(Einträge aus einer Sammlung)
--*--
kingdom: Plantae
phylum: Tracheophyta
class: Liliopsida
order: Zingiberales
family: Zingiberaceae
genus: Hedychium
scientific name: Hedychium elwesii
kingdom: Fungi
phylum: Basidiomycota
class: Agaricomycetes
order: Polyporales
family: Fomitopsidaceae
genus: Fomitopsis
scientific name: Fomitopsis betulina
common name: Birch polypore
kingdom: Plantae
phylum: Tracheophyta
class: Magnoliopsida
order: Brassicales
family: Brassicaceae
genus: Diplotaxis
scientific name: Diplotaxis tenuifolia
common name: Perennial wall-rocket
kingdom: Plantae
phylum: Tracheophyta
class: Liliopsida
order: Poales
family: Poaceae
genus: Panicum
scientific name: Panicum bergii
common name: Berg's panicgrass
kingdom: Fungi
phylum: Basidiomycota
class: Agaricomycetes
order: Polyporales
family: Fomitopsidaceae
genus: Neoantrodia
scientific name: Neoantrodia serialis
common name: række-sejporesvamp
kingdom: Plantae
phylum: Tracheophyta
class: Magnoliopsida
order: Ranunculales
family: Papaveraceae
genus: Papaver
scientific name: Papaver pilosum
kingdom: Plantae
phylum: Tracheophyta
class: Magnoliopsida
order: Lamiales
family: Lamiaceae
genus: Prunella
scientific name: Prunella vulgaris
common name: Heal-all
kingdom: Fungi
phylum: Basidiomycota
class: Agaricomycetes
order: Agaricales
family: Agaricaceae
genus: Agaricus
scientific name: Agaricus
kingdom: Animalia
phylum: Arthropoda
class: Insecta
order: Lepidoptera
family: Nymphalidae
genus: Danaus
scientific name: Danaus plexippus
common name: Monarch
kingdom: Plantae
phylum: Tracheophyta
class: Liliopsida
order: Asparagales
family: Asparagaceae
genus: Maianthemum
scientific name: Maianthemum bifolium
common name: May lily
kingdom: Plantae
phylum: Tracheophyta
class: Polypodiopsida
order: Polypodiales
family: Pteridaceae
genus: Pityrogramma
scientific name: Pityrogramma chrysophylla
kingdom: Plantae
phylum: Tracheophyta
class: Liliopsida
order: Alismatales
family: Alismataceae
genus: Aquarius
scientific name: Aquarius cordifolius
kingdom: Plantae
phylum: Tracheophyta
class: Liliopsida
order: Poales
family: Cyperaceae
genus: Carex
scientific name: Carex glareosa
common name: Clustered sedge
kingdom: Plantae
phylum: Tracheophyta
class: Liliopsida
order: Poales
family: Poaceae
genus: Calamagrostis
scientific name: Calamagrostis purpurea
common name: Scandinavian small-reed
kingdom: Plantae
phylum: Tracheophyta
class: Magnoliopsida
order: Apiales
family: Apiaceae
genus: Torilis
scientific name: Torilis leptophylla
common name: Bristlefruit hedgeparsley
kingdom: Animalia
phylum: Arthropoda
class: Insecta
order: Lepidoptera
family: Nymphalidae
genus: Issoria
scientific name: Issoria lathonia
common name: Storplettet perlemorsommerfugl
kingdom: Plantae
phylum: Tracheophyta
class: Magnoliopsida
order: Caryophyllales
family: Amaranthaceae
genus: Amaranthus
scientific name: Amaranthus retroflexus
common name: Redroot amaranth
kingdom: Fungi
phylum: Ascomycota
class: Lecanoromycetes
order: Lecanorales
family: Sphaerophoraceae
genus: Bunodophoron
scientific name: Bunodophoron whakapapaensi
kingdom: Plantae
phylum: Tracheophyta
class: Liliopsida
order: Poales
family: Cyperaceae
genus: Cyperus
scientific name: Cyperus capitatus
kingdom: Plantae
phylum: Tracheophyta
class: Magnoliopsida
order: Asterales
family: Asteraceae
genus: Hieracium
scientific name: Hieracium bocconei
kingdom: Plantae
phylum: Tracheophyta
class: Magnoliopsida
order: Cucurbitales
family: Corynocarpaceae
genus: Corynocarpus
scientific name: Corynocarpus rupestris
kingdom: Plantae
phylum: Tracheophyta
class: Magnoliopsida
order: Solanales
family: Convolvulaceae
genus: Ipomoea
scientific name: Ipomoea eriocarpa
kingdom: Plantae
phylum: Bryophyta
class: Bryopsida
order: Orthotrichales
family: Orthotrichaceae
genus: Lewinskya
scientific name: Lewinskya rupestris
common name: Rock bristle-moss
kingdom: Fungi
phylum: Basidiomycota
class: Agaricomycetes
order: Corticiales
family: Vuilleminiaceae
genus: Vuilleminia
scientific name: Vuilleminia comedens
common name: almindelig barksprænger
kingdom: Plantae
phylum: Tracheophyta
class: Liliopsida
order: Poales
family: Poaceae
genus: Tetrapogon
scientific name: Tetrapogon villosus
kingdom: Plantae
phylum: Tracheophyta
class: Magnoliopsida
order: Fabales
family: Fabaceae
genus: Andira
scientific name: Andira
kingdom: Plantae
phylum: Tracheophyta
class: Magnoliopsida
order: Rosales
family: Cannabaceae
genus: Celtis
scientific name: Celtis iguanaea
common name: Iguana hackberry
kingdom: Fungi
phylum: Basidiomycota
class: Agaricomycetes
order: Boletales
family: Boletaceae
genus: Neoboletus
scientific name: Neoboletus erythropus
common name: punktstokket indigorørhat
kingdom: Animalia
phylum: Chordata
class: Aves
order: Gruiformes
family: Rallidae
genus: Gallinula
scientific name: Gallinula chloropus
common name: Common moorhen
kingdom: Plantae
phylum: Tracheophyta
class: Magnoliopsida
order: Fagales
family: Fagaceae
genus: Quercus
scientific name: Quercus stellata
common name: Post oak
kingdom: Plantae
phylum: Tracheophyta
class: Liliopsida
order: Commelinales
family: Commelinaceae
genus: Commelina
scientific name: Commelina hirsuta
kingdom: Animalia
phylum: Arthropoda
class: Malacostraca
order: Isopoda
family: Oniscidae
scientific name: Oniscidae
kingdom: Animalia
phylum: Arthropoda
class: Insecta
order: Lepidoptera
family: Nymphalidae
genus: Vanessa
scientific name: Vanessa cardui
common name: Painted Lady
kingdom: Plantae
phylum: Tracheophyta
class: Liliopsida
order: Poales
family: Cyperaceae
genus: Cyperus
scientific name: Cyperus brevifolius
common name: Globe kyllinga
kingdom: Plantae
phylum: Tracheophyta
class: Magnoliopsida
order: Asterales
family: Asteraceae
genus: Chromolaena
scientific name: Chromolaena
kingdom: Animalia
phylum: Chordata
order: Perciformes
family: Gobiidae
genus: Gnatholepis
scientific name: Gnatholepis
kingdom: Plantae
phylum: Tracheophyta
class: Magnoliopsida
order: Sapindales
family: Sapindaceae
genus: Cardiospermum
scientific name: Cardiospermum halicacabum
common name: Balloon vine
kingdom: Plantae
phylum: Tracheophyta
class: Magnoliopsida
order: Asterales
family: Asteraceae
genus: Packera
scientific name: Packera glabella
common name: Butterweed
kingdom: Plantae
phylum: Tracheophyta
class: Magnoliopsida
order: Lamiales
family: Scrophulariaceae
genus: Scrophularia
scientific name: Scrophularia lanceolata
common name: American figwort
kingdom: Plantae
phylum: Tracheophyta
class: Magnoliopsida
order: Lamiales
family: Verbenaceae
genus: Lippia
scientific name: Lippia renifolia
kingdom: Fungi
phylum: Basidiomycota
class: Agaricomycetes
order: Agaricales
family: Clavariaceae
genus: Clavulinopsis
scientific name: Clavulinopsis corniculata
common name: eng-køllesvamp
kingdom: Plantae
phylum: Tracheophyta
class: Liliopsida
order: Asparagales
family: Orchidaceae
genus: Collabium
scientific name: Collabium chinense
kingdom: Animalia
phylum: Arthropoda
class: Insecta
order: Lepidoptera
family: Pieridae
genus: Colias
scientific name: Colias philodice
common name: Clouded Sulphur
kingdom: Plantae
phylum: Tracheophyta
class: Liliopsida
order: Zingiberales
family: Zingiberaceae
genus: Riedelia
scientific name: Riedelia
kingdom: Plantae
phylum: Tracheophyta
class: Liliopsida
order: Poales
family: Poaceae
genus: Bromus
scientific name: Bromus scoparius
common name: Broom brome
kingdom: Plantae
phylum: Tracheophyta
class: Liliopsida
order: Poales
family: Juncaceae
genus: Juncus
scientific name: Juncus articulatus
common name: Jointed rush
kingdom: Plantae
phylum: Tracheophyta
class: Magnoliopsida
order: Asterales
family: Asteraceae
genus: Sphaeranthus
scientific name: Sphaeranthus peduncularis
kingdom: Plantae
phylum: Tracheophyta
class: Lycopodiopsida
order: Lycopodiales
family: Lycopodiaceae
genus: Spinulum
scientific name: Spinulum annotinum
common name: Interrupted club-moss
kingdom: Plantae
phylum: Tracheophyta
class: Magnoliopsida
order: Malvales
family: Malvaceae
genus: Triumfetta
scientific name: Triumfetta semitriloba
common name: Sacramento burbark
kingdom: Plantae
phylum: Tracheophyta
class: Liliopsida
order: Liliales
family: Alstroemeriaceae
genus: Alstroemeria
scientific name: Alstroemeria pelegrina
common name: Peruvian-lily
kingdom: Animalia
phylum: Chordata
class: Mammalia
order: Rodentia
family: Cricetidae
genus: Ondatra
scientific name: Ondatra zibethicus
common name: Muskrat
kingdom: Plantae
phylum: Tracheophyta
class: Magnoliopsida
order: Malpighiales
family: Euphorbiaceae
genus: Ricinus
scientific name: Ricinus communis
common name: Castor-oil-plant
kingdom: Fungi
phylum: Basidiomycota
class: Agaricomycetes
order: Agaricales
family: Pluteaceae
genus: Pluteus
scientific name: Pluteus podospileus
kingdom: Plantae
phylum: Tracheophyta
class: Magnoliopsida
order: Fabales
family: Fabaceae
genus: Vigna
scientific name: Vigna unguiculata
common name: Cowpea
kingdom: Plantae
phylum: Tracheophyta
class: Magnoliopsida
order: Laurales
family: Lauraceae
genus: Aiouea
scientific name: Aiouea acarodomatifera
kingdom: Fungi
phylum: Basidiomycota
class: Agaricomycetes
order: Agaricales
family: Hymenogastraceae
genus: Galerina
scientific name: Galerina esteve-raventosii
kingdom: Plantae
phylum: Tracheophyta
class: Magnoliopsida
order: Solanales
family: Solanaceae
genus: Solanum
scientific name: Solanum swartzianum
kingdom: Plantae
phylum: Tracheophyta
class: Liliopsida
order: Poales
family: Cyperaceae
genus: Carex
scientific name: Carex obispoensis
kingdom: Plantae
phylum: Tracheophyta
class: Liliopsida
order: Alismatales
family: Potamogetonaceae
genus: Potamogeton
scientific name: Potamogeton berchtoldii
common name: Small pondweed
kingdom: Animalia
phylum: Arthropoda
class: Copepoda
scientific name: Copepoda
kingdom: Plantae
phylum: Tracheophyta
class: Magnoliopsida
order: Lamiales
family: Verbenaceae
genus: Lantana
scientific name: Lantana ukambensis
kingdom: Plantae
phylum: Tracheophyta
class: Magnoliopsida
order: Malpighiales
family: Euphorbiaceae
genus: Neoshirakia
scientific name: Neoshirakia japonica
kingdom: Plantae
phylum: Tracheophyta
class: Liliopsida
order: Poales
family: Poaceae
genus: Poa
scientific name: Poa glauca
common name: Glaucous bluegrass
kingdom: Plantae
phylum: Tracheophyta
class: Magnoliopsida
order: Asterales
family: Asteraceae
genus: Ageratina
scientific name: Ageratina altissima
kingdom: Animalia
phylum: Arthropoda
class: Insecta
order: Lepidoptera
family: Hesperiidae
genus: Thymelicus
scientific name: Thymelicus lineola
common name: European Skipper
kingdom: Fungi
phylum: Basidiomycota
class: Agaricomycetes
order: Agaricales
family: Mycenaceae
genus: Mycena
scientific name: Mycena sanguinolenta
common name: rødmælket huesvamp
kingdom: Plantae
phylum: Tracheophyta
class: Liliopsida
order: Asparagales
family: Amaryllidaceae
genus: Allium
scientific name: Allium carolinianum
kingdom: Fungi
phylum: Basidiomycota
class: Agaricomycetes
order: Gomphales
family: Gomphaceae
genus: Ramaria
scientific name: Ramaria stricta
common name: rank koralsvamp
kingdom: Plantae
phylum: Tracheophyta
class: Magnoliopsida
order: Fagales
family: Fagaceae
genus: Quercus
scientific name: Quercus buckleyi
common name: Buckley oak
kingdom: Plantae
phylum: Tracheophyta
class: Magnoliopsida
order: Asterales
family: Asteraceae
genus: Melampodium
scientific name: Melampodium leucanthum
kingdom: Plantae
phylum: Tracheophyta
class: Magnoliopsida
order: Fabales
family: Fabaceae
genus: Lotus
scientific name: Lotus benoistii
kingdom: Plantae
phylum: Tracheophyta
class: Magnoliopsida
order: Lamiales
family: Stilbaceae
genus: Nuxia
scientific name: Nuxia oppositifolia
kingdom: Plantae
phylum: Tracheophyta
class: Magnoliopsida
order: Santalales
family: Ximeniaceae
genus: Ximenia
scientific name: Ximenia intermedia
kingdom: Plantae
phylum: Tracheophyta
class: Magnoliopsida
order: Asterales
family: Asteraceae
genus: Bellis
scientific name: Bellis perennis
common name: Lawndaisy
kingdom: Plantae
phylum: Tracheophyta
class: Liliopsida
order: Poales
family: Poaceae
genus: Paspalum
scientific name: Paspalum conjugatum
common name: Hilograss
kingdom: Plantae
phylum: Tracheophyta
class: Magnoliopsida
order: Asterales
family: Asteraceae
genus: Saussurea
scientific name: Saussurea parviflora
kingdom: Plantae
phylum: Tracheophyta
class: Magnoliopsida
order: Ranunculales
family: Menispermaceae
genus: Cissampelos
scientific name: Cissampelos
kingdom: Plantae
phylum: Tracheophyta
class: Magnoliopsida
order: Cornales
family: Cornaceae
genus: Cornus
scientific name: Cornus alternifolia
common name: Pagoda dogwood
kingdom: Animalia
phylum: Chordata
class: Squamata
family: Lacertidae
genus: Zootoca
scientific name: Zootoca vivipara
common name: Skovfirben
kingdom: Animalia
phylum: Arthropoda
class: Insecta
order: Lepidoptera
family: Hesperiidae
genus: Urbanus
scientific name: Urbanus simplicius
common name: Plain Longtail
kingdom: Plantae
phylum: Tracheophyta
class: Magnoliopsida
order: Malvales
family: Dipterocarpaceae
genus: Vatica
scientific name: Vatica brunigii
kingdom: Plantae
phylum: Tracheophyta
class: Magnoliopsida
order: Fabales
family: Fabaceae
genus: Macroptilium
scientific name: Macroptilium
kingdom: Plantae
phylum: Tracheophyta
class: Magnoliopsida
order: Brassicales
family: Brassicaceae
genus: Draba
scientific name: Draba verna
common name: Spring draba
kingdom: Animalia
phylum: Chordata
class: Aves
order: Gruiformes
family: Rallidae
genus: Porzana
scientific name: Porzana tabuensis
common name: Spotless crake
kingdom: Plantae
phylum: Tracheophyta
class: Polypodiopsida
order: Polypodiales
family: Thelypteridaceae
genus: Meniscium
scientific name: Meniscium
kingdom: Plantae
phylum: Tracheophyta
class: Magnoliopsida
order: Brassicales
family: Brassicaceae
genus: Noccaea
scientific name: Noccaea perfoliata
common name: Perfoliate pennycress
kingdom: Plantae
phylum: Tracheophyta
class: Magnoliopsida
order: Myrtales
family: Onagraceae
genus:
--*--
Geben Sie die Einträge vom Anfang bis einschließlich der Zeile mit „genus: Diplotaxis“ als CSV mit den Spalten „Bezeichnung“ und „Wert“ wieder, eine Zeile pro Eintrag. Setzen Sie jedes Feld in Anführungszeichen und ersetzen Sie Zeilenumbrüche durch Leerzeichen.

Ergebnis der Übung
Bezeichnung,Wert
"kingdom:","Plantae"
"phylum:","Tracheophyta"
"class:","Liliopsida"
"order:","Zingiberales"
"family:","Zingiberaceae"
"genus:","Hedychium"
"scientific name:","Hedychium elwesii"
"kingdom:","Fungi"
"phylum:","Basidiomycota"
"class:","Agaricomycetes"
"order:","Polyporales"
"family:","Fomitopsidaceae"
"genus:","Fomitopsis"
"scientific name:","Fomitopsis betulina"
"common name:","Birch polypore"
"kingdom:","Plantae"
"phylum:","Tracheophyta"
"class:","Magnoliopsida"
"order:","Brassicales"
"family:","Brassicaceae"
"genus:","Diplotaxis"